> JOB ITEM: An exact reproduction of the records is required, with all images left out.

> EXERCISE INPUTS:
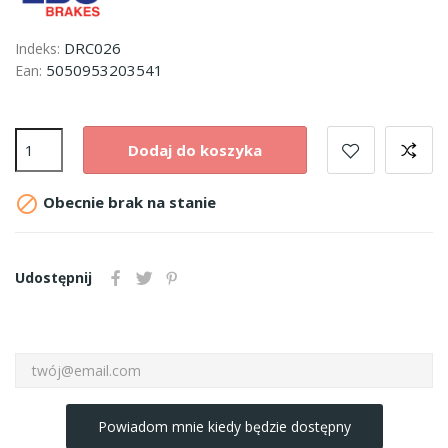
DRC026
Indeks:
5050953203541
Ean:
Dodaj do koszyka

Obecnie brak na stanie
Udostępnij
Powiadom mnie kiedy będzie dostępny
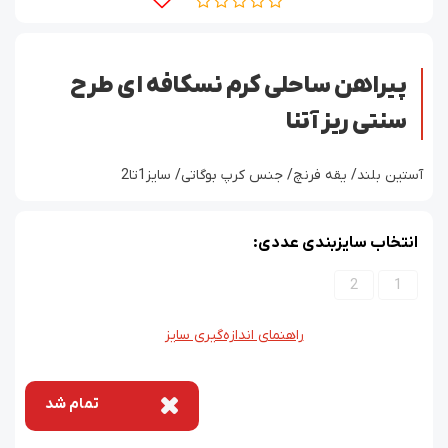
پیراهن ساحلی کرم نسکافه ای طرح
سنتی ریز آتنا
‫آستین بلند/ یقه فرنچ/ جنس کرپ بوگاتی/ سایز1تا2
انتخاب سایزبندی عددی:
2
1
راهنمای اندازه‌گیری سایز
تمام شد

> SOLUTION FOR THIS PROBLEM:
DRC026
Indeks:
5050953203541
Ean:
Dodaj do koszyka

Obecnie brak na stanie
Udostępnij
Powiadom mnie kiedy będzie dostępny
پیراهن ساحلی کرم نسکافه ای طرح
سنتی ریز آتنا
‫آستین بلند/ یقه فرنچ/ جنس کرپ بوگاتی/ سایز1تا2
انتخاب سایزبندی عددی:
2
1
راهنمای اندازه‌گیری سایز
تمام شد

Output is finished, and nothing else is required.